Pass the Keys
- Industry: Short term rental property management
- Founded: May 15, 2015; 11 years ago in London, United Kingdom
- Founder: Alexander Lyakhotskiy
- Headquarters: London, United Kingdom
- Area served: United Kingdom and Spain
- Website: www.passthekeys.com

= Pass the Keys =

Pass the Keys is a British short-term rental property management company operating in the United Kingdom and Spain. It operates a franchise model, providing technology and services to local partners who manage properties on behalf of owners. The company's platform allows property owners to list their homes on various booking websites, including Airbnb and Booking.com

== History ==
Pass the Keys was founded in 2015 by Alexander Lyakhotskiy in London. The company initially operated as a property management service before developing its proprietary technology platform.

In 2019, Pass the Keys shifted to a franchise business model to accelerate its growth across the UK. This model allows independent local partners to operate under the Pass the Keys brand, providing a localised service in their respective territories

In 2020, the company secured over £1 million in a crowdfunding round on the Seedrs platform. The funding was used to expand its franchise programme and invest in product development.

In 2021, the company won the New Franchisor of the Year and Best Technology and Innovation awards at the Virtual Franchising Awards
. It was named a finalist for British Franchise Association Emerging Franchisor of the Year in 2023, and it was again recognised at the Virtual Franchising Awards winning Franchisor of the Year.
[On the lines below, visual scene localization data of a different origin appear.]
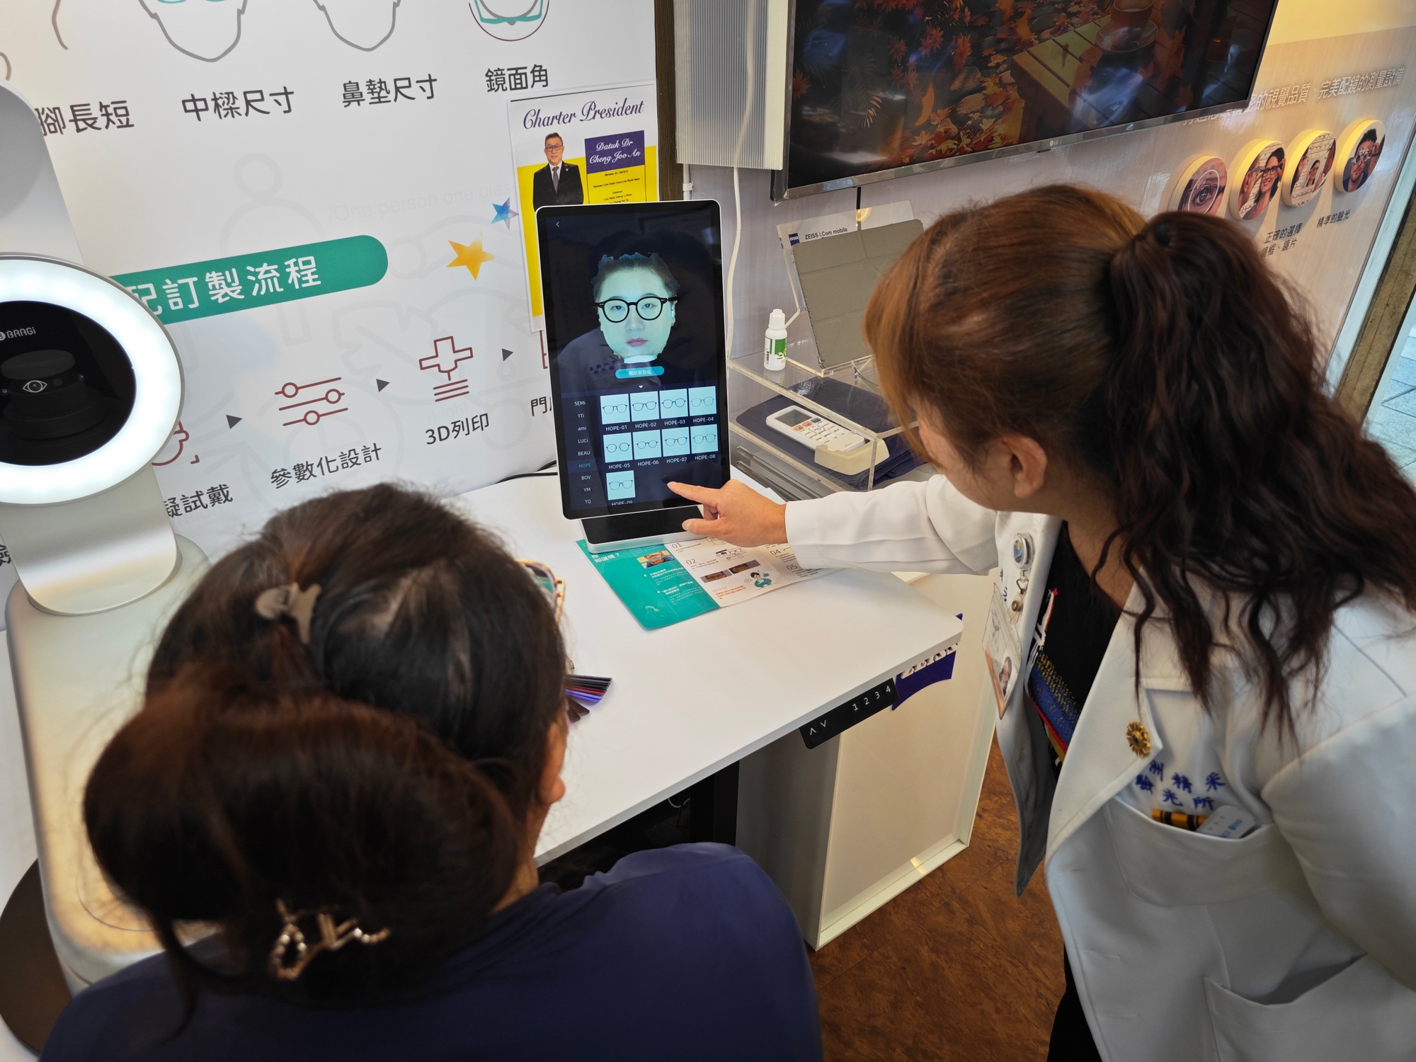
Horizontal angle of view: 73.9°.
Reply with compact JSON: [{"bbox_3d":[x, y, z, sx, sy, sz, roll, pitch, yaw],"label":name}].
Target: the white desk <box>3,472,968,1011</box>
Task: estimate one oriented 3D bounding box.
[{"bbox_3d":[-0.374,0.477,1.185,1.220,0.750,0.600,-21,39,-29],"label":"white desk"}]

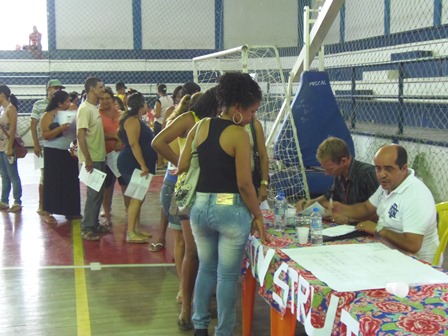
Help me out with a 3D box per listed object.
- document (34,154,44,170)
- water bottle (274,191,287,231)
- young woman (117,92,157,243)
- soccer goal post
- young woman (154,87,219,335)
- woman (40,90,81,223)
[{"bbox_3d":[-2.313,-0.064,8.149,0.240,0.210,0.020,0,7,6],"label":"document"},{"bbox_3d":[0.328,0.260,3.675,0.066,0.215,0.066,0,7,0],"label":"water bottle"},{"bbox_3d":[-0.923,-0.008,6.668,0.410,1.550,0.450,-1,7,-6],"label":"young woman"},{"bbox_3d":[0.332,-0.633,9.451,0.940,2.139,3.150,-2,7,-13],"label":"soccer goal post"},{"bbox_3d":[-0.244,0.290,4.196,0.500,1.570,0.420,5,9,40],"label":"young woman"},{"bbox_3d":[-2.010,-0.139,7.712,0.450,1.580,0.480,0,7,3],"label":"woman"}]

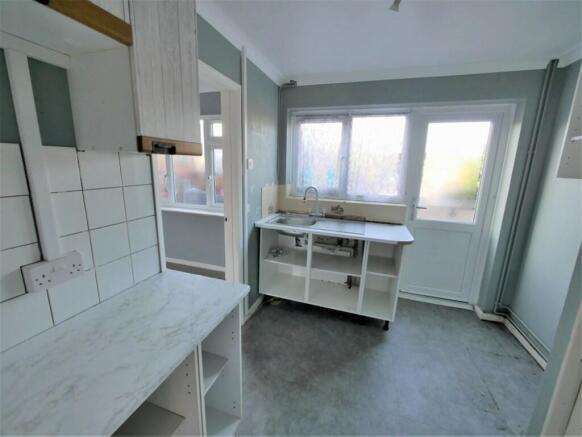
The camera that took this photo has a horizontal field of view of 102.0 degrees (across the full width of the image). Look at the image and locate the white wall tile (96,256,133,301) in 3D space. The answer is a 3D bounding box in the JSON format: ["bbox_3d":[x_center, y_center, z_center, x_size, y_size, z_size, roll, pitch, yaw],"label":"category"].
[{"bbox_3d":[-0.761,0.258,1.026,0.009,0.150,0.150,5,13,17],"label":"white wall tile"}]

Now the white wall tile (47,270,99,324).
[{"bbox_3d":[-0.802,0.284,0.875,0.010,0.150,0.150,6,13,16],"label":"white wall tile"}]

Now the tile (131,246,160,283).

The company was recognised as a Top 100 Franchise by Elite Franchise Magazine in 2025.

The company began its international expansion by opening franchises in Spain from 2023.

== Services ==

Pass the Keys operates as a franchisor in the short-letting industry. Its business model is based on providing a "hassle-fee" management service to property owners. This includes:

- Listing and Marketing: The company lists and manages properties on various platforms such as Airbnb, Booking.com, Vrbo, and its own direct booking website, book.passthekeys.com.
- Dynamic Pricing: A proprietary technology platform is used to optimise nightly rates based on real-time market data to maximise revenues
- Guest Management: This involves guest vetting, 24/7 guest support, and handling check-ins and check-outs.
- Property Maintenance: Local partners arrange professional cleaning, laundry, and general maintenance for the properties.